How to complete this task
Print, exactly as written, the line containing "M 79,888 L 179,895" and every line after it, ending with the final line of the data below.

Exercise material

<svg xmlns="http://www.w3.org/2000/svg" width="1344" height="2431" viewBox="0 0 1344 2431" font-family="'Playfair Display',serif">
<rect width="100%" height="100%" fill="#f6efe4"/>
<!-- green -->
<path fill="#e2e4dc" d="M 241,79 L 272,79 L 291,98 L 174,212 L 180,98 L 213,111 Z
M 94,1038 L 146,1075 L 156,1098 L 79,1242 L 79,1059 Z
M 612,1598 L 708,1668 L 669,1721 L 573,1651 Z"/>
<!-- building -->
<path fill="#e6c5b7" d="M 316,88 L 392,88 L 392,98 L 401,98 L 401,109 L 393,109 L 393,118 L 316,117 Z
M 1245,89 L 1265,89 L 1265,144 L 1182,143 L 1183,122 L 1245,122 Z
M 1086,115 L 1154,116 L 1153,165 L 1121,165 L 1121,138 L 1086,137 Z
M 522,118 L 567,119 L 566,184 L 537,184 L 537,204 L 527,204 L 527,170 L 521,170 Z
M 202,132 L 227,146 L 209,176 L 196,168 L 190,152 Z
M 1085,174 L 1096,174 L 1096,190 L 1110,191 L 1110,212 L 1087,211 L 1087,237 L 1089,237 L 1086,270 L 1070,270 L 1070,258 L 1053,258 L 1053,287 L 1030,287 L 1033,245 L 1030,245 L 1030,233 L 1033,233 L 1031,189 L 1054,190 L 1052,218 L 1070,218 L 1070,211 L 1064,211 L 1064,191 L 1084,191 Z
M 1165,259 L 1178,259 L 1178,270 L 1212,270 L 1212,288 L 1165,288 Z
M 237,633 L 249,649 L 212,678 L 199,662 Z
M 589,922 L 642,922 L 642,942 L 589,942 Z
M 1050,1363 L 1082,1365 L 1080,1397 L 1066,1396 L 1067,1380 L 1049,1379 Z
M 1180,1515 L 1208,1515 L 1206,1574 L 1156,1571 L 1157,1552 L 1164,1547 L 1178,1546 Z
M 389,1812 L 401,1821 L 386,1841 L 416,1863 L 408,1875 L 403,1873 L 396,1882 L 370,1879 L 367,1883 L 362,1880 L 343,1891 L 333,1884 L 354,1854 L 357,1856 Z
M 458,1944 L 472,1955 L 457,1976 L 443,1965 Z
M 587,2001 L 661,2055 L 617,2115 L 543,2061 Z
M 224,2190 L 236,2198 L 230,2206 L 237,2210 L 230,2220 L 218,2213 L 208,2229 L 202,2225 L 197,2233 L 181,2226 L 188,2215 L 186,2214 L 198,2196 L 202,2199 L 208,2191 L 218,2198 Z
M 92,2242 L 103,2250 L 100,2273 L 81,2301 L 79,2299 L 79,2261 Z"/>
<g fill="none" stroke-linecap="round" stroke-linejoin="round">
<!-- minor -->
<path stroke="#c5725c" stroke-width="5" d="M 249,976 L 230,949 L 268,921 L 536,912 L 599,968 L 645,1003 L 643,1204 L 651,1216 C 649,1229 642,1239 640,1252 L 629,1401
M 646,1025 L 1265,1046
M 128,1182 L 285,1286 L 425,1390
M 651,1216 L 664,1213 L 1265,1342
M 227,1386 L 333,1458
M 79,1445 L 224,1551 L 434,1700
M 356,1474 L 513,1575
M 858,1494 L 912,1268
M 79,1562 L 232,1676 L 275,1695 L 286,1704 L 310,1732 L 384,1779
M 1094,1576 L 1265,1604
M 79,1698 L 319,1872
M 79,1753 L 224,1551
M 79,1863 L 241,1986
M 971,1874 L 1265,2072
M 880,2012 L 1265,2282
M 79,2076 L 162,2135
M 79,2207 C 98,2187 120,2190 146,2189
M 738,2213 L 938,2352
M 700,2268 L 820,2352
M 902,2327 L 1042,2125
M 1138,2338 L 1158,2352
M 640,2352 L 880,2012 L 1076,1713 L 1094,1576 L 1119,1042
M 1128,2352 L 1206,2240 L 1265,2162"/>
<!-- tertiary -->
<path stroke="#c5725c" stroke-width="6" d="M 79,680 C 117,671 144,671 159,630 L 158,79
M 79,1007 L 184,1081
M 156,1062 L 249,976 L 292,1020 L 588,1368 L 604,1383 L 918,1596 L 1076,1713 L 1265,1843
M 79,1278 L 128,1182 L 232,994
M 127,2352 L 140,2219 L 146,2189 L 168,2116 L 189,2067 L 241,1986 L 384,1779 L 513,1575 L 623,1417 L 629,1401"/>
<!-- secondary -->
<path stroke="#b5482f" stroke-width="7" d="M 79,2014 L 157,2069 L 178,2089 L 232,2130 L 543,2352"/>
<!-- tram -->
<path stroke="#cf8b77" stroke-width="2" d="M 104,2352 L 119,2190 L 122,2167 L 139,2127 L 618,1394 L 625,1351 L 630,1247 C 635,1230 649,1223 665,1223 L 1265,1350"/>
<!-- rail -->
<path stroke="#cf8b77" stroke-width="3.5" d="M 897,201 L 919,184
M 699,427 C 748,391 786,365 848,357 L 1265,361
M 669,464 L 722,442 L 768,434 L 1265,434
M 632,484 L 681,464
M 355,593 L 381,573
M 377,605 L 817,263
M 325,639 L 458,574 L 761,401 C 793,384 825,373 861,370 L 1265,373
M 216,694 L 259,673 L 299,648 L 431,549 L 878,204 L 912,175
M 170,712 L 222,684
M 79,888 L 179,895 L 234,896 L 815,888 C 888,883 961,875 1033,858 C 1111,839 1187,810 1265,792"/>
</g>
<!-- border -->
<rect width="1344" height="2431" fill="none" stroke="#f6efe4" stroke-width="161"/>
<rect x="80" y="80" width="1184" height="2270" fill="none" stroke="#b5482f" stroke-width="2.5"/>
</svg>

Response
M 79,888 L 179,895 L 234,896 L 815,888 C 888,883 961,875 1033,858 C 1111,839 1187,810 1265,792"/>
</g>
<!-- border -->
<rect width="1344" height="2431" fill="none" stroke="#f6efe4" stroke-width="161"/>
<rect x="80" y="80" width="1184" height="2270" fill="none" stroke="#b5482f" stroke-width="2.5"/>
</svg>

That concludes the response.